- Supreme Court of the United States

Argued October 5, 2010 Decided February 28, 2011
- Full case name: Michigan, Petitioner v. Richard Perry Bryant
- Docket no.: 09-150
- Citations: 562 U.S. 344 (more) 131 S. Ct. 1143; 179 L. Ed. 2d 93
- Argument: Oral argument

Case history
- Prior: Defendant convicted at trial; affirmed, case n°247039, 2004 WL 1882661 (Mich. Ct. App., 2004); vacated and remanded in light of Davis v. Washington, 477 Mich. 902, 722 N.W.2d 797 (2006); affirmed anew, case n°247039, 2007 WL 675471 (Mich. Ct. App., 2006); reversed, 483 Mich. 132, 768 N.W.2d 65 (2009)
- Subsequent: Remanded to Michigan Supreme Court.

Holding
- Dying murder victim identification and description of the shooter and of the location of the shooting were not testimonial statements, because they had a "primary purpose... to enable police assistance to meet an ongoing emergency". Their admission at trial did not violate the defendant rights under the Confrontation Clause.

Court membership
- Chief Justice John Roberts Associate Justices Antonin Scalia · Anthony Kennedy Clarence Thomas · Ruth Bader Ginsburg Stephen Breyer · Samuel Alito Sonia Sotomayor · Elena Kagan

Case opinions
- Majority: Sotomayor, joined by Roberts, Kennedy, Breyer, Alito
- Concurrence: Thomas (in judgment)
- Dissent: Scalia
- Dissent: Ginsburg
- Kagan took no part in the consideration or decision of the case.

Laws applied
- U.S. Const. amend. VI

= Michigan v. Bryant =

Michigan v. Bryant, 562 U.S. 344 (2011), was a United States Supreme Court case in which the Court further developed the "primary purpose" test to determine whether statements are "testimonial" for Confrontation Clause purposes. In Bryant, the Court expanded upon the test first articulated in Davis v. Washington, "addressing for the first time circumstances in which the 'ongoing emergency' discussed in Davis extended to a potential threat to the responding police and the public at large."

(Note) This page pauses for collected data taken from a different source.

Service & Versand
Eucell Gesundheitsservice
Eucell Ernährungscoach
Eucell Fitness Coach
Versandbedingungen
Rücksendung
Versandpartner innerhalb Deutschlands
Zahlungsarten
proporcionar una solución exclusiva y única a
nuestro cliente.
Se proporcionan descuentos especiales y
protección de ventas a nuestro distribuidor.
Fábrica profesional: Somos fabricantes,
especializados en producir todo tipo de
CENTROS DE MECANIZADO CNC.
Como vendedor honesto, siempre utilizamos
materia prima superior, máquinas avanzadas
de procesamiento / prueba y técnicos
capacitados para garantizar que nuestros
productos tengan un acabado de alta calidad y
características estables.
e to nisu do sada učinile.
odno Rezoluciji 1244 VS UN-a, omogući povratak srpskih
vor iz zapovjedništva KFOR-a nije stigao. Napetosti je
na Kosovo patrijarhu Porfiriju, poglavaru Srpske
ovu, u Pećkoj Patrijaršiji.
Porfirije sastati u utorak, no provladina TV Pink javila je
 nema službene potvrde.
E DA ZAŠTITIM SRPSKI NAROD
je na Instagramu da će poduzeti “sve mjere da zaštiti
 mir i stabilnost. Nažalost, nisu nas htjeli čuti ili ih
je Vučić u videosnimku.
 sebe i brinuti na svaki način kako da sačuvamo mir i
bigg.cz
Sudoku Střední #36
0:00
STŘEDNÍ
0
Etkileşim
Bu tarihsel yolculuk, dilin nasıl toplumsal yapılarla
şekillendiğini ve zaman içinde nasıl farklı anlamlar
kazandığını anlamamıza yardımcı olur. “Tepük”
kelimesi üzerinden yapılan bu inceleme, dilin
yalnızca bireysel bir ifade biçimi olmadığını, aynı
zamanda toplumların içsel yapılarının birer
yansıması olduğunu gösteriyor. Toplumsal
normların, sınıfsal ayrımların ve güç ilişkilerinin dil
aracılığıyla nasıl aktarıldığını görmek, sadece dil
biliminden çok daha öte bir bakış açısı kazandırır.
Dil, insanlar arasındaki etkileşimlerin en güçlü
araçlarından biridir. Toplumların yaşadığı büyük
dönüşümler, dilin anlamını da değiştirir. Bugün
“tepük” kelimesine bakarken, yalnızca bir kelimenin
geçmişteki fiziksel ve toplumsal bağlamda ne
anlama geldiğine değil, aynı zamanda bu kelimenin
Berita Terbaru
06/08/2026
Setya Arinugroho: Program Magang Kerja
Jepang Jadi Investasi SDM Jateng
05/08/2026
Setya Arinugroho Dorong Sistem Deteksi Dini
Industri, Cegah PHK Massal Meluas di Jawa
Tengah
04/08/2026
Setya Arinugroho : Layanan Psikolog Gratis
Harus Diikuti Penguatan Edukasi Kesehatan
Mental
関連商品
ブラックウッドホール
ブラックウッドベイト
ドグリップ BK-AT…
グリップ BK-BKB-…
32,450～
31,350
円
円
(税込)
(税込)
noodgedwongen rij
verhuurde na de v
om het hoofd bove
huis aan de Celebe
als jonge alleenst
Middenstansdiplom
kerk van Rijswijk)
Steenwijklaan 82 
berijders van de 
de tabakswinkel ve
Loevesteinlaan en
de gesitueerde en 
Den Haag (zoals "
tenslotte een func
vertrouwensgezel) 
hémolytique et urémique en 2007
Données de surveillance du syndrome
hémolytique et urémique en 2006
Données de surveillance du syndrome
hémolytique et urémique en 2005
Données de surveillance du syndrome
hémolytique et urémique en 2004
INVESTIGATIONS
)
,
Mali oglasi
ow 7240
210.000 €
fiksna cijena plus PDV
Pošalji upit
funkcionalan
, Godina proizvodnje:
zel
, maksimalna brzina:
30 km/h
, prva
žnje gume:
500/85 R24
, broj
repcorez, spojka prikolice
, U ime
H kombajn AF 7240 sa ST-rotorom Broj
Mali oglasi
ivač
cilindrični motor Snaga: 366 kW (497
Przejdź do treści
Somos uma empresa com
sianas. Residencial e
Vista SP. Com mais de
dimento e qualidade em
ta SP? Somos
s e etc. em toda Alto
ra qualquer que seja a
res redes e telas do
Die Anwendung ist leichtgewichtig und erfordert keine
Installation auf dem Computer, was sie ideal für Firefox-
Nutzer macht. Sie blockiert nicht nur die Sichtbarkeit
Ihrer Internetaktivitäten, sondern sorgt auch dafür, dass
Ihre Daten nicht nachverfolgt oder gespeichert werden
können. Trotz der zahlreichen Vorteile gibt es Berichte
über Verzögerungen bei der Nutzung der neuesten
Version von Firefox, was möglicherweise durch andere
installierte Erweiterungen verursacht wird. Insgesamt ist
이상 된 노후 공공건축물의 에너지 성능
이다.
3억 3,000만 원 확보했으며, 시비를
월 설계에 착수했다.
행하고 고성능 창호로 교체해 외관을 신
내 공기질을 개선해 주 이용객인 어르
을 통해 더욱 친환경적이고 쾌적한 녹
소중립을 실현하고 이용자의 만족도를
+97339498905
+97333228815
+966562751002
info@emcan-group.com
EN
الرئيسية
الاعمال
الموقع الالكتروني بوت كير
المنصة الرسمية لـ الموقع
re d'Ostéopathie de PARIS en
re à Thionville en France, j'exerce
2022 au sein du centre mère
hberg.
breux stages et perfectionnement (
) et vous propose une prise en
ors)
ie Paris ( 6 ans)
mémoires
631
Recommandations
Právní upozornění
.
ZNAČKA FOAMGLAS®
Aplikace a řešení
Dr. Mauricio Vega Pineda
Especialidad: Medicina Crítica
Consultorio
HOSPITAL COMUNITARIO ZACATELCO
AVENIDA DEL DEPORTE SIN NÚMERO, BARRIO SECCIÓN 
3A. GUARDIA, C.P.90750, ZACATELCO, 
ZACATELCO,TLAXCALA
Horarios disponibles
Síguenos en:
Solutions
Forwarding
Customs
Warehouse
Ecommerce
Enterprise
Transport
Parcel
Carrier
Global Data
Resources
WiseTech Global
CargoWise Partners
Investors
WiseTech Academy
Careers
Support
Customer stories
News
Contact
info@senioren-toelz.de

The Court stated that determination of whether an interrogation's primary purpose was to assist in an "ongoing emergency" was an objective evaluation of the circumstances "in which the encounter occur[ed] and the statements and actions of the parties."

== Background ==
Detroit Police Department officers were dispatched to a gas station parking lot and found Anthony Covington severely wounded lying next to his car. Covington told the police officers that he had been shot by Richard Bryant through the back door of Bryant's house as he turned to leave. The conversation with officers lasted five to ten minutes before ambulance services arrived. Covington died hours later and Bryant was charged with murder.

In general, hearsay, where one person testifies to what another person says as a method of asserting the truth of the matter testified to, is not allowed in US courts. This is true for Michigan state courts as well, where Bryant was charged. This is because rules of evidence traditionally consider many out of court statements unreliable. Additionally, in criminal cases, the 6th amendment to the US Constitution contains the Confrontation Clause which grants criminal defendants the right to face their accusers. Since the person who actually made the potentially incriminating statements would be unable to be in court, the defendant would be denied their right to confront their accuser. However, there are many exceptions to the rule against hearsay which would allow testimony to be given even if it is hearsay. Additionally, not all testimony to another person's statements would be defined as "hearsay" under the definition given in the rules of evidence.

At trial, the officers testified about what Covington said. Bryant was found guilty of murder. The testimony of the officers was challenged by Bryant's legal counsel as testimonial hearsay. The State's position was that Covington's statements would be considered "excited utterances," one exception to the rule against hearsay, and therefore the officers could testify to what Covington said. Ultimately, the Michigan Supreme Court reversed Bryant's conviction, holding that the Sixth Amendment's Confrontation Clause, as explained in Crawford v. Washington (2004), rendered Covington's statements inadmissible testimonial hearsay.

== Opinion of the Court==
The United States Supreme Court reversed and remanded the Michigan Supreme Court's ruling, and held that the victim's statements were not testimonial hearsay, meaning the Confrontation Clause did not bar the admission of the evidence. The Supreme Court remanded the case back to Michigan courts to decide whether the statements were otherwise permissible under state hearsay rules. The test the court relied on was the primary purpose test. That test draws a distinction between statements made to the authorities that are aimed at gathering facts for the purpose of prosecution versus statements made because there is an ongoing emergency.

==Scalia's Dissent==
In Justice Antonin Scalia's dissent, he criticized the majority opinion for distorting the "Confrontation Clause jurisprudence" and leaving the clause in "shambles." Scalia stated that for a statement to be "testimonial", the declarant must have intended that the statement be "a solemn declaration rather than an unconsidered or offhand remark," and therefore the investigator's intent was irrelevant.